(Beginning of Data excerpts)

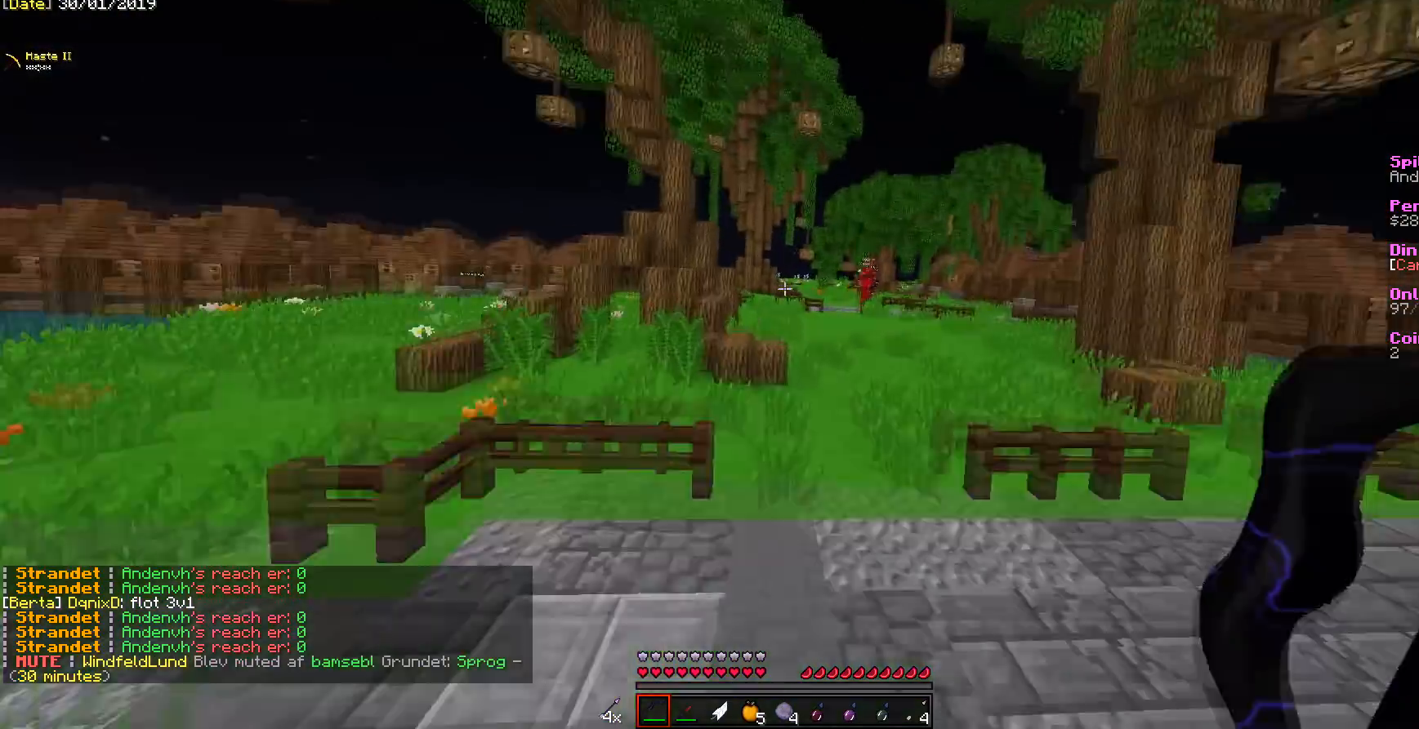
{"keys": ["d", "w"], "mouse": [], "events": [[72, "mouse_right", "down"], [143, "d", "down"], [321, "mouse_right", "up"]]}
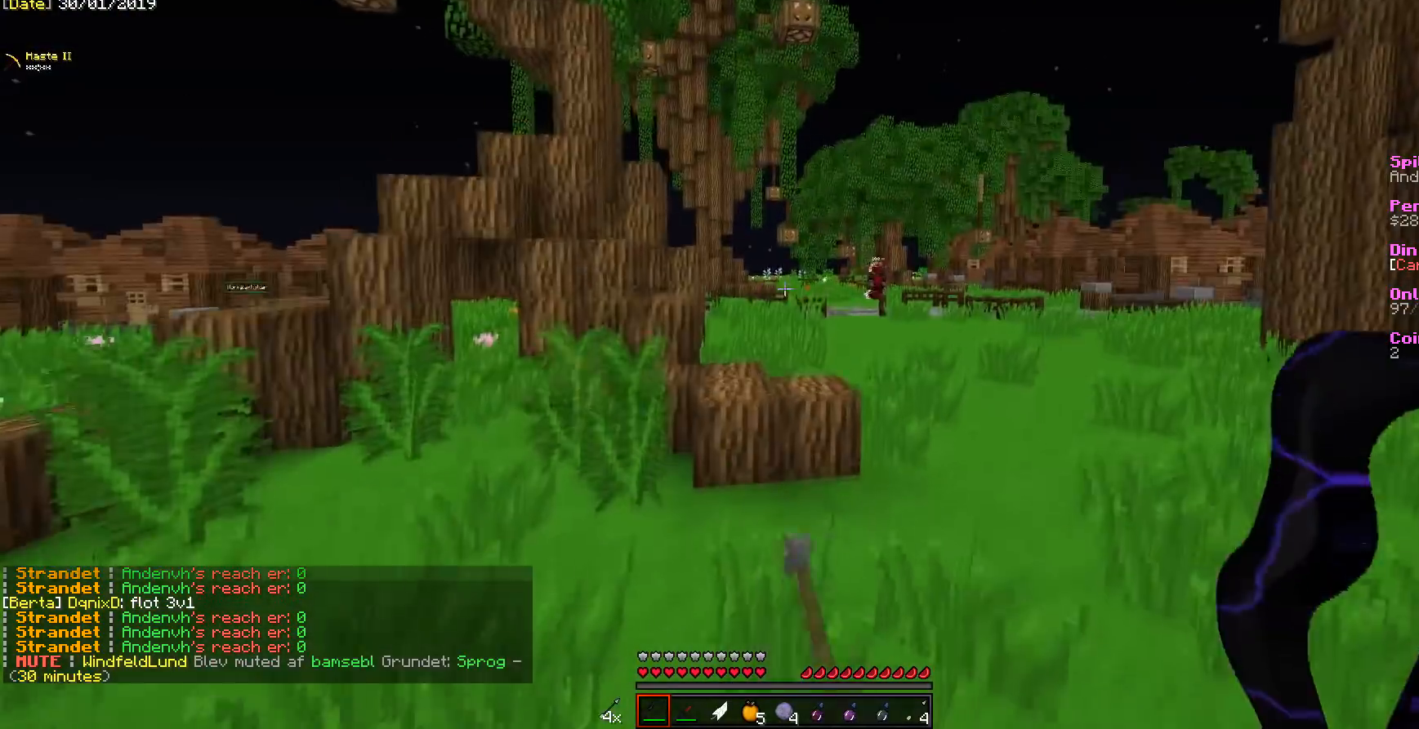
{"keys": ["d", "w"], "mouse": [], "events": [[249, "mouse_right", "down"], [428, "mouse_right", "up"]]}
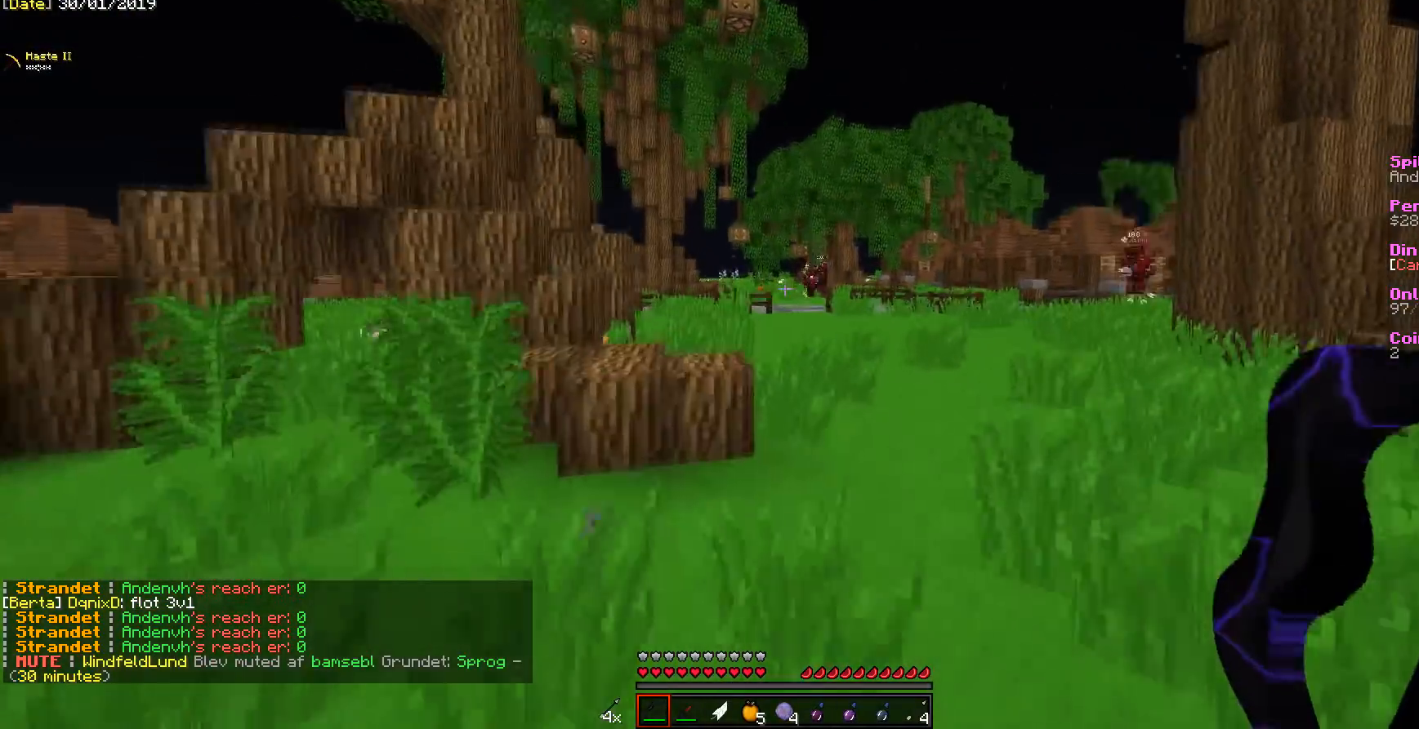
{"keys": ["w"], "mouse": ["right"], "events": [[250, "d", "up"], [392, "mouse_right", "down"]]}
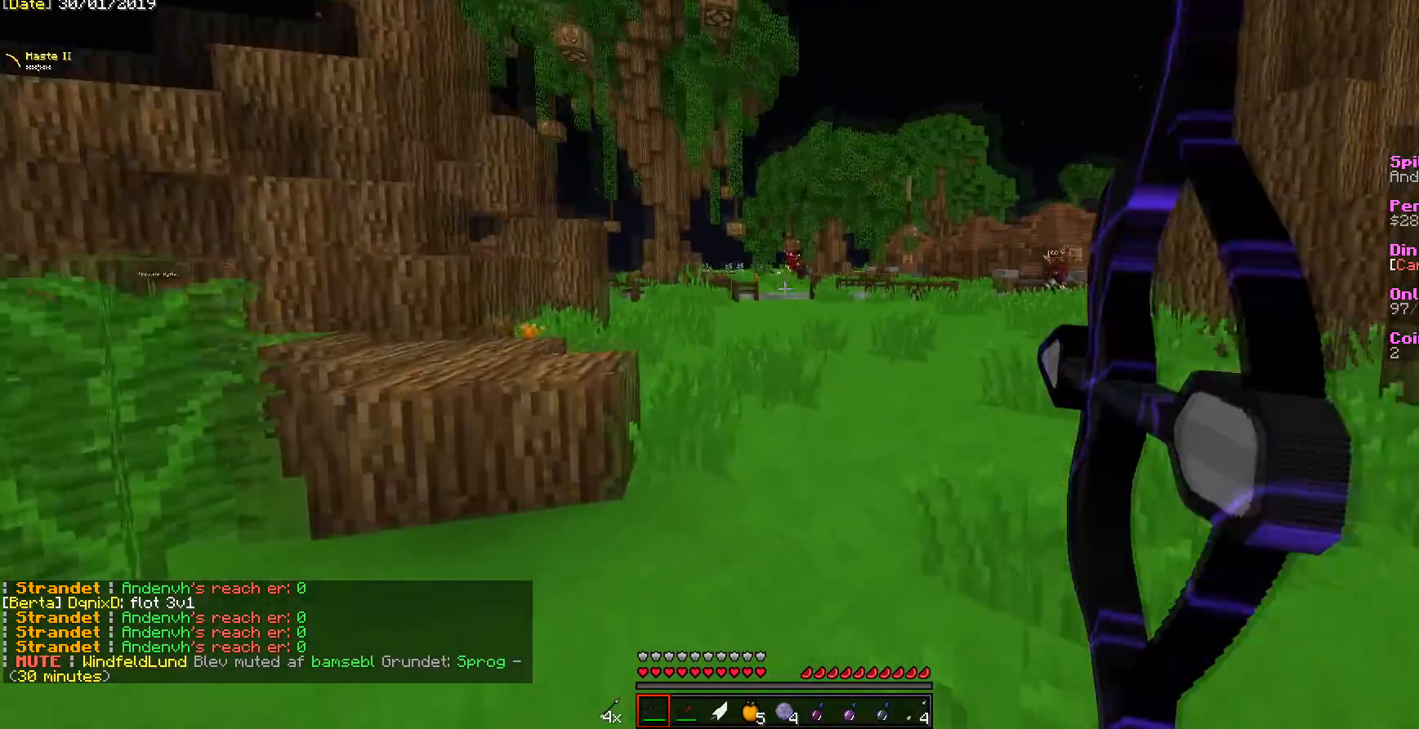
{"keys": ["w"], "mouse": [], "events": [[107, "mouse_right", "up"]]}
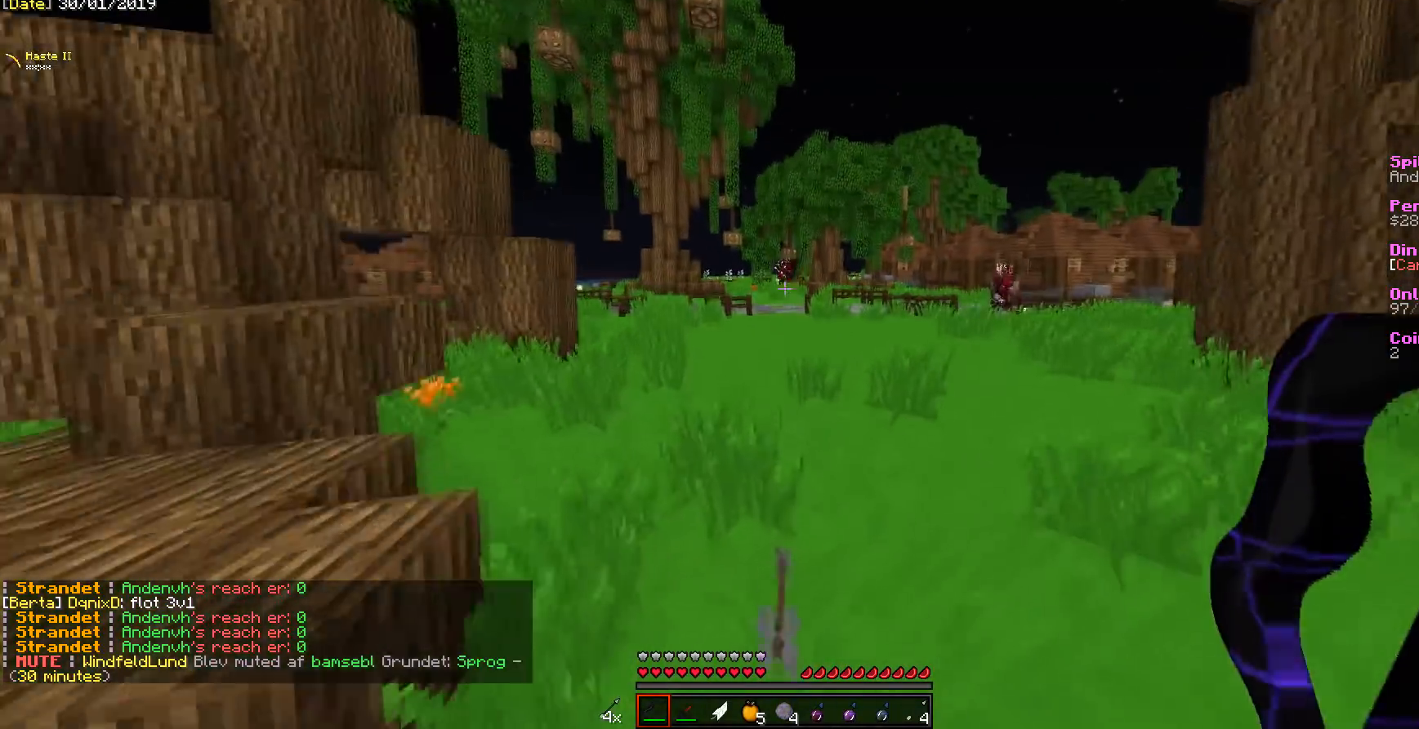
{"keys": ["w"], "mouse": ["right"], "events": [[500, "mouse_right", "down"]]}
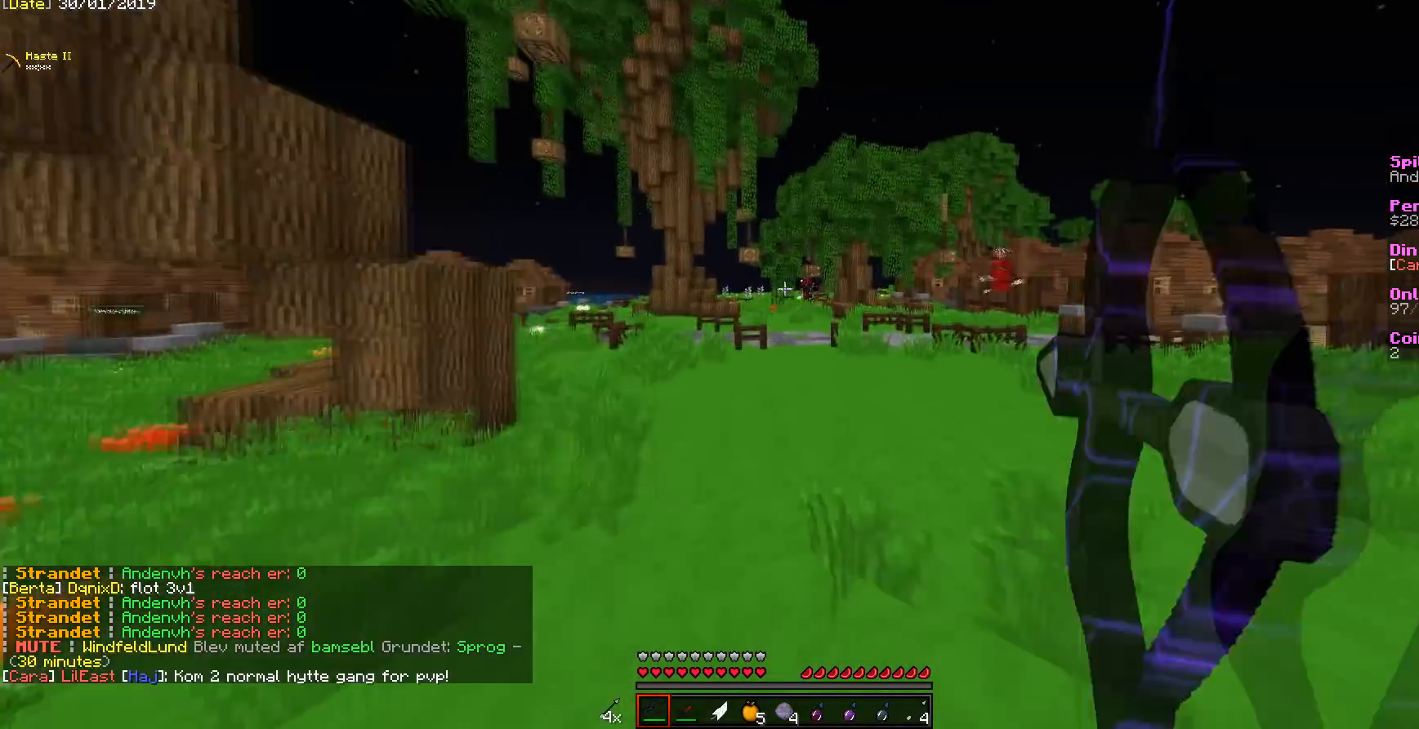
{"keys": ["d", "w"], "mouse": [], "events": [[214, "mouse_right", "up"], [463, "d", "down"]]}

(End of Data excerpts)

▸ What the task asks:
Each entry should be output word for word, with no pictures carried over.

▸ Answer box:
{"keys": ["d", "w"], "mouse": [], "events": [[72, "mouse_right", "down"], [143, "d", "down"], [321, "mouse_right", "up"]]}
{"keys": ["d", "w"], "mouse": [], "events": [[249, "mouse_right", "down"], [428, "mouse_right", "up"]]}
{"keys": ["w"], "mouse": ["right"], "events": [[250, "d", "up"], [392, "mouse_right", "down"]]}
{"keys": ["w"], "mouse": [], "events": [[107, "mouse_right", "up"]]}
{"keys": ["w"], "mouse": ["right"], "events": [[500, "mouse_right", "down"]]}
{"keys": ["d", "w"], "mouse": [], "events": [[214, "mouse_right", "up"], [463, "d", "down"]]}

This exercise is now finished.